Reranking in llama.cpp scores candidate passages against a search query after an initial retrieval step. It helps a local search or RAG pipeline put the most relevant text first before sending context to a chat or completion model.
The llama-server rerank endpoint is separate from chat completions and embeddings. Start the server with a reranker GGUF model, enable reranking, and use rank pooling so requests return document scores instead of generated text.
A public BGE reranker GGUF works for a local smoke test with the alias local-reranker. Keep the listener on localhost for local development, and replace the model source with an approved reranker when query text or documents include private data.
$ llama-server \ -hf TheOSExplorer/bge-reranker-v2-m3-Q2_K-GGUF:Q2_K \ --alias local-reranker \ --embedding \ --pooling rank \ --reranking ##### snipped ##### srv llama_server: model loaded srv llama_server: listening on http://127.0.0.1:8080
--reranking enables the rerank endpoint.

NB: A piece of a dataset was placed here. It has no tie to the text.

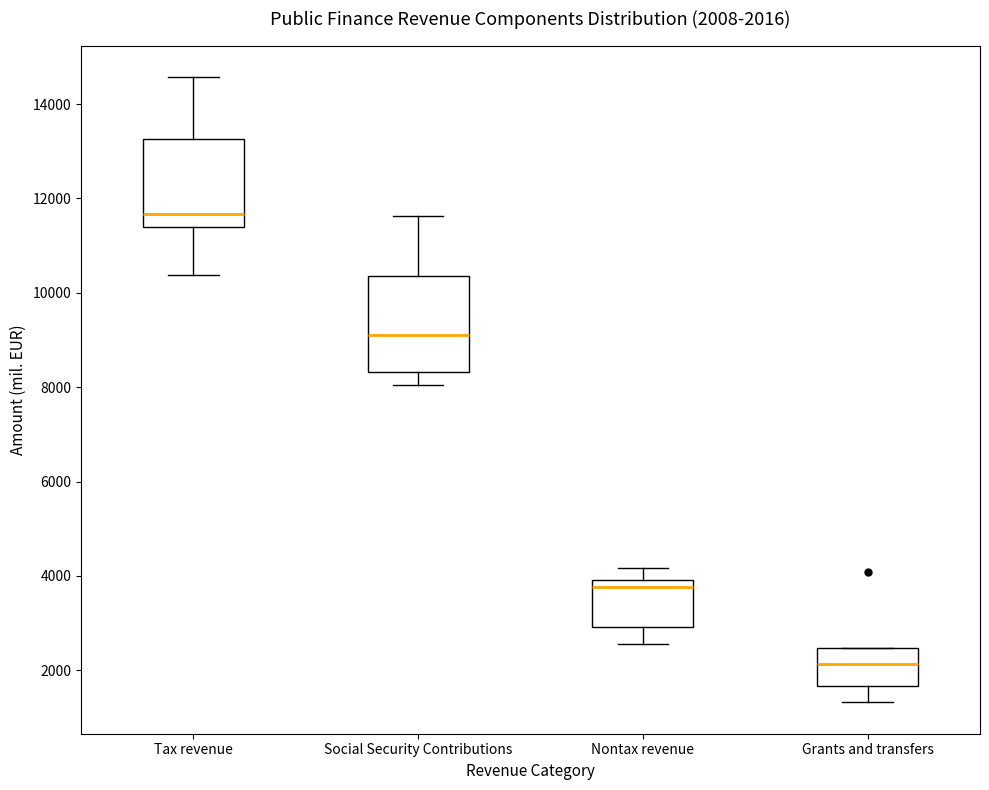

Which box's median line is the lowest?

Grants and transfers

The current llama.cpp server documentation also requires --embedding and --pooling rank with reranker models, so keep the three flags together for this endpoint.
Related: How to start the llama.cpp server
$ curl http://127.0.0.1:8080/health {"status":"ok"}
A 503 response with Loading model means the model is still loading. Wait for {"status":"ok"} before sending rerank requests.

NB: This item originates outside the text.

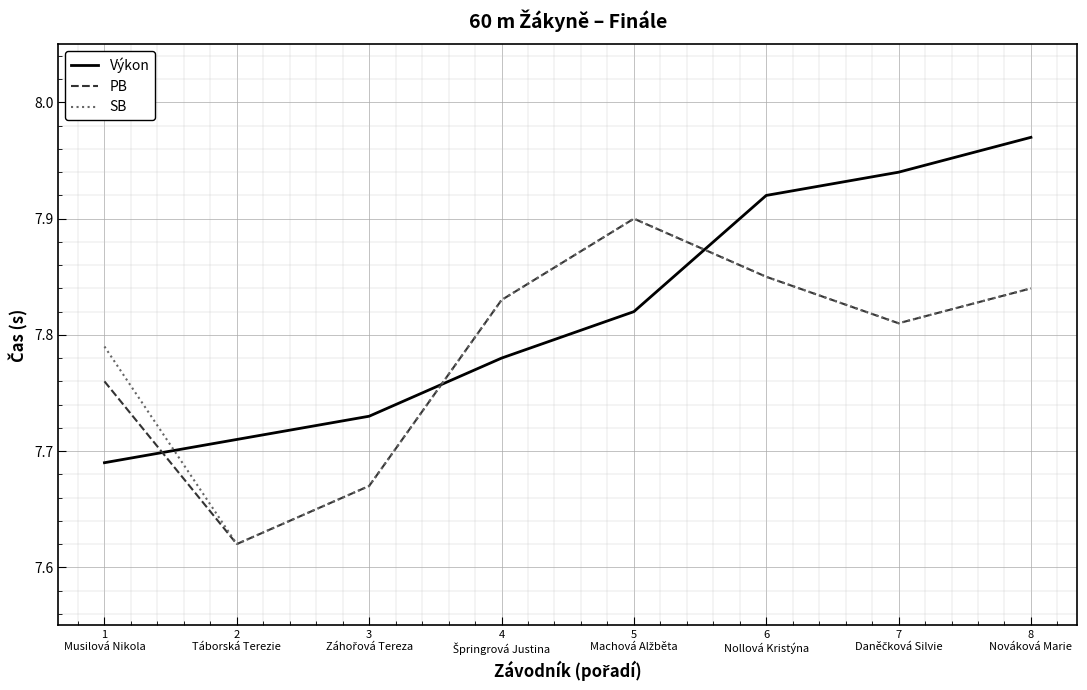

What is the difference between the second highest and minimum values in the SB series?

0.2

$ curl http://127.0.0.1:8080/v1/models { "object": "list", "data": [ { "id": "local-reranker", "object": "model", "owned_by": "llamacpp", "meta": { "n_ctx": 8192 } } ] }
$ curl http://127.0.0.1:8080/v1/rerank \ --header "Content-Type: application/json" \ --data '{ "model": "local-reranker", "query": "Which document explains llama.cpp reranking?", "top_n": 3, "documents": [ "llama.cpp can run a local reranker model through llama-server.", "A weather station reports wind speed and rainfall.", "Reranking scores candidate passages after an initial search step." ] }' { "model": "local-reranker", "object": "list", "usage": { "prompt_tokens": 90, "total_tokens": 90 }, "results": [ { "index": 0, "relevance_score": -0.23934173583984375 }, { "index": 2, "relevance_score": -2.8770065307617188 }, { "index": 1, "relevance_score": -10.827690124511719 } ] }
documents keeps the original candidate order. Each returned index points back to that zero-based array position.
0 llama.cpp can run a local reranker model through llama-server. 2 Reranking scores candidate passages after an initial search step. 1 A weather station reports wind speed and rainfall.
The score scale depends on the reranker model. Treat higher scores as more relevant within the same request instead of comparing absolute values across different models.